Dependability is an important system attribute for microfluidic biochips. Robust testing methods are therefore needed to ensure correct results. This thesis presents a built-in self-test (BIST) method for digital microfluidic biochips. This method utilizes digital microfluidic logic gates to implement the BIST architecture. A cost-effective fault diagnosis method has also been proposed to locate a single defective cell, multiple
rows/columns with defective cells, as well as an unknown number of rows/columns-under-test with defective cells. A BIST method for on-line testing of digital microfluidic biochips has been proposed. An automatic test pattern generation (ATPG) method has been proposed for non-regular digital microfluidic chips. A pin-count-aware online testing method has been developed for pin-constrained designs to support the execution of both fault testing and the target bioassay protocol.

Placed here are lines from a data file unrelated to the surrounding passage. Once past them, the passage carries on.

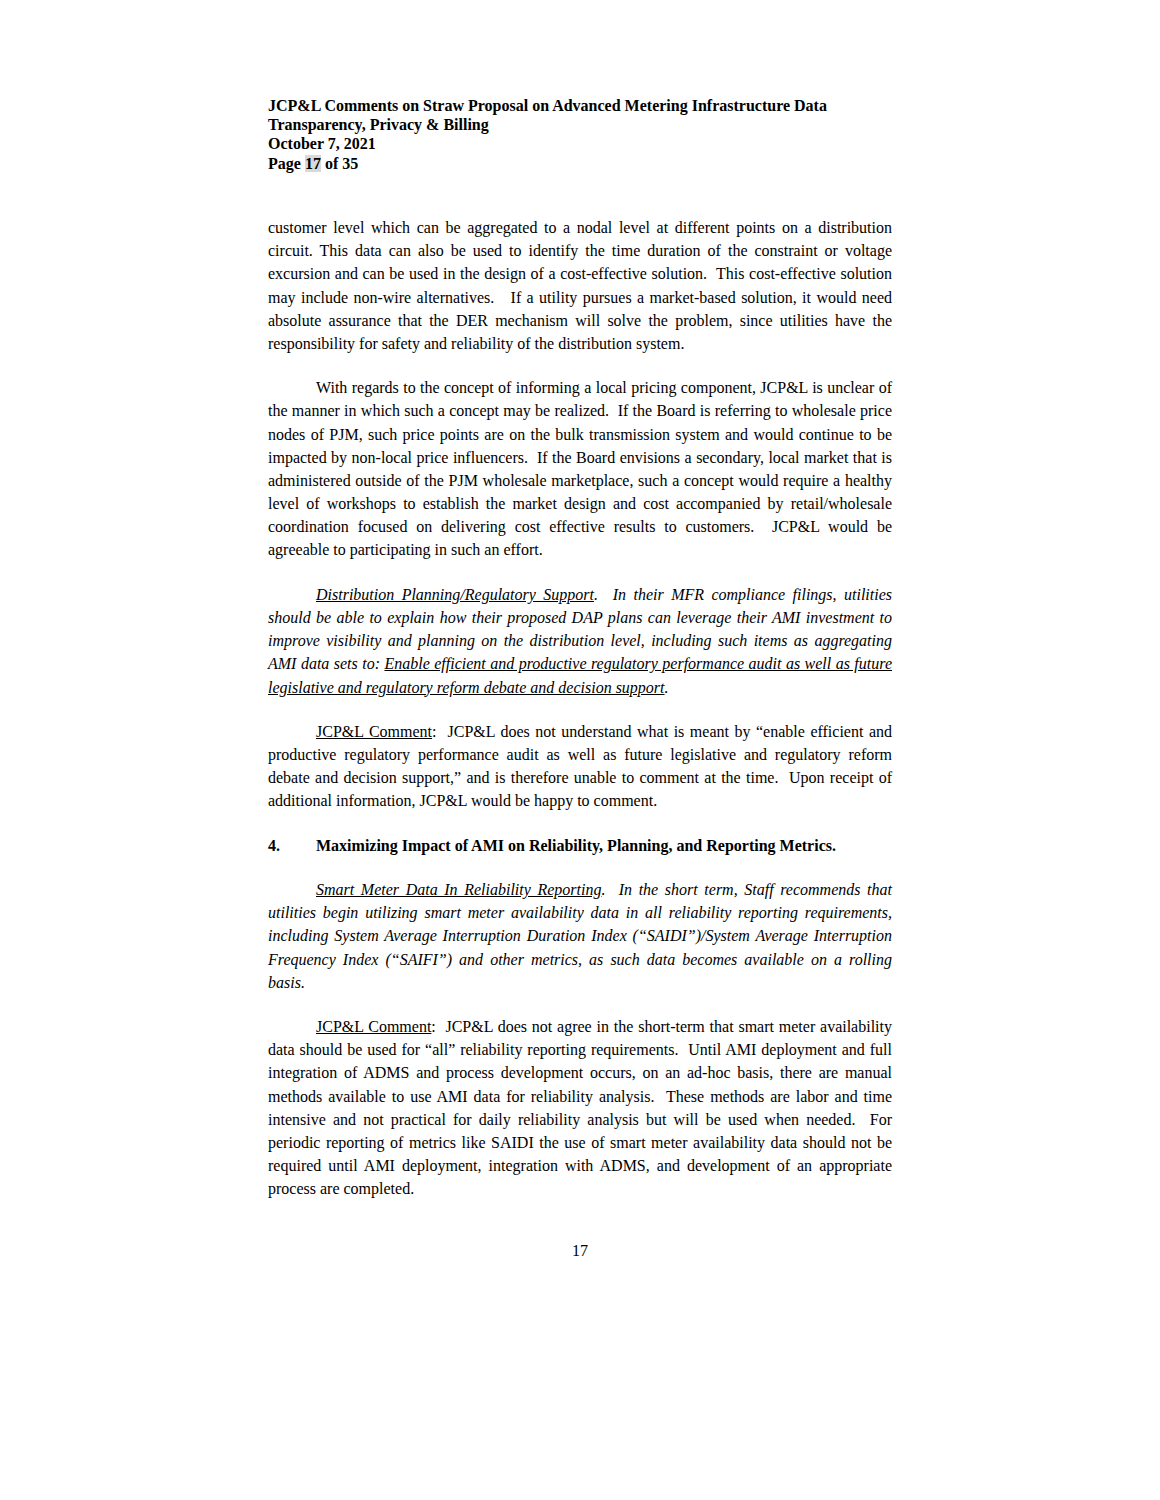JCP&L Comments on Straw Proposal on Advanced Metering Infrastructure Data
Transparency, Privacy & Billing
October 7, 2021
Page 17 of 35
customer level which can be aggregated to a nodal level at different points on a distribution circuit. This data can also be used to identify the time duration of the constraint or voltage excursion and can be used in the design of a cost-effective solution. This cost-effective solution may include non-wire alternatives. If a utility pursues a market-based solution, it would need absolute assurance that the DER mechanism will solve the problem, since utilities have the responsibility for safety and reliability of the distribution system.
With regards to the concept of informing a local pricing component, JCP&L is unclear of the manner in which such a concept may be realized. If the Board is referring to wholesale price nodes of PJM, such price points are on the bulk transmission system and would continue to be impacted by non-local price influencers. If the Board envisions a secondary, local market that is administered outside of the PJM wholesale marketplace, such a concept would require a healthy level of workshops to establish the market design and cost accompanied by retail/wholesale coordination focused on delivering cost effective results to customers. JCP&L would be agreeable to participating in such an effort.
Distribution Planning/Regulatory Support. In their MFR compliance filings, utilities should be able to explain how their proposed DAP plans can leverage their AMI investment to improve visibility and planning on the distribution level, including such items as aggregating AMI data sets to: Enable efficient and productive regulatory performance audit as well as future legislative and regulatory reform debate and decision support.
JCP&L Comment: JCP&L does not understand what is meant by “enable efficient and productive regulatory performance audit as well as future legislative and regulatory reform debate and decision support,” and is therefore unable to comment at the time. Upon receipt of additional information, JCP&L would be happy to comment.
4. Maximizing Impact of AMI on Reliability, Planning, and Reporting Metrics.
Smart Meter Data In Reliability Reporting. In the short term, Staff recommends that utilities begin utilizing smart meter availability data in all reliability reporting requirements, including System Average Interruption Duration Index (“SAIDI”)/System Average Interruption Frequency Index (“SAIFI”) and other metrics, as such data becomes available on a rolling basis.
JCP&L Comment: JCP&L does not agree in the short-term that smart meter availability data should be used for “all” reliability reporting requirements. Until AMI deployment and full integration of ADMS and process development occurs, on an ad-hoc basis, there are manual methods available to use AMI data for reliability analysis. These methods are labor and time intensive and not practical for daily reliability analysis but will be used when needed. For periodic reporting of metrics like SAIDI the use of smart meter availability data should not be required until AMI deployment, integration with ADMS, and development of an appropriate process are completed.
17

To better monitor and manage the execution of bioassays, control flow has been incorporated in the design and optimization framework. A synthesis method has been developed to incorporate control paths and an error-recovery mechanism during chip design. This method addresses the problem of recovering from fluidic errors that occur
during on-chip bioassay execution.
In summary, this thesis research has led to a set of unified design tools for digital microfluidics. This work is expected to reduce human effort during biochip design and biochip usage, and enable low-cost manufacture and more widespread adoption for laboratory procedures.